International Bridging Finance and Europe

The use of international bridging finance is quite different in Europe compared to the UK uses of bridging finance. In Europe each country has certain differences in how they view the property markets and so have different rules about how their country uses and treats bridging finance. Even though all the countries are in the same jurisdiction namely Europe each one has pre-Europe conditions that have been passed down many generations. This is why there is such a difference between the individual property market rules in each European country with regards to residential and commercial property.

How Many Types Of International Bridging Loans Are There?

There are only two main types of bridging loans: open bridging loans and closed bridging loans:

Open bridging loans are for those who haven’t yet agreed finance sources (e.g. a principal agreement for the sale of your house, but nothing contractual).  Because of the risk, open bridging loans tend to be slightly more expensive than closed bridging loans.

Closed bridging loans are for those who have already exchanged contracts, pre-agreed a concrete offer of a mortgage from a bank, and generally guarantee paying back the loan in the near future. Because of this, closed bridging loans are generally more affordable and charge lower interest than open bridging loans.

Why Use An International Bridging Loan?

  • In the short term, large bridging loans are easy to arrange and often funds can be released within a short period, as little as 24 hours.
  • The scope of bridging finance means that they can help bridge business funding gaps while longer-term finance is arranged.

What Can International Bridging Loans Be Used For?


  • Residential Development/Commercial/Mixed Use
  • Land With Planning For Building
  • Hotels
  • Office Buildings/Office Towers
  • Industrial/Warehousing Units
  • Shopping Complexes
  • Retail/Retail Parks
  • PBSA
  • PRS / Build to Rent
  • Development Exit Bridge

Business Uses

  • To renovate a commercial property into residential premises for sale
  • Bridge a business sale when funds are needed quickly
  • Fast purchase of international commercial property
  • Used as temporary financing before placement of commercial finance
  • Paying a tax bill
  • Financing a new startup or business
  • As an alternative to invoice finance
  • Commercial business auction finance
  • Extending a business lease


  • Home-movers (payment gap between purchasing and selling)
  • Quickly renovating a home to then sell on
  • Buying at auction
  • Settling a divorce
  • Refinancing other loans

What Is A Typical Deposit For An International Bridging Loan

Borrowers will need a deposit and around 25% is typical, although different lenders will have different requirements. The higher the LTV, the more expensive the loan is likely to be. Conversely, a bridging loan with a 50% LTV will typically attract an interest rate of between 0.75% to 1.25% a month (for a residential loan including light refurbishment – commercial loans tend to have higher interest rates.) Some lenders may offer a 100% bridging loan LTV if alternative collateral (security) can be provided – perhaps in the form of another property.
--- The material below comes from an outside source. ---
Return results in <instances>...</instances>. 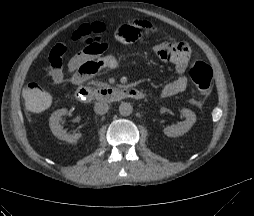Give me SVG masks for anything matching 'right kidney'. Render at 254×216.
<instances>
[{"label": "right kidney", "instance_id": "right-kidney-1", "mask_svg": "<svg viewBox=\"0 0 254 216\" xmlns=\"http://www.w3.org/2000/svg\"><path fill=\"white\" fill-rule=\"evenodd\" d=\"M68 113L67 109L56 110L49 119V126L54 136L60 140H65L69 143L76 142L82 135L81 133L67 134L60 125L59 120L62 116Z\"/></svg>", "mask_w": 254, "mask_h": 216}]
</instances>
International Bridging Loan Interest Rates Higher Than a Normal Mortgage

An international bridging loan is a form of short-term finance, designed to last for months rather than years. This means that it has a higher rate of interest than a standard mortgage, which is often set to last for around 25 years. Borrowers must be aware of the short-term nature of these deals and recognize that the interest rate is also illustrated on a monthly basis. Again, this differs from standard mortgages which are expressed in terms of annual interest rates (APRs). Expect to pay significantly more for your bridging loan on the basis that it is short in nature and designed to be rapidly repaid by a property sale, organisation of a longer-term, standard mortgage or another exit strategy.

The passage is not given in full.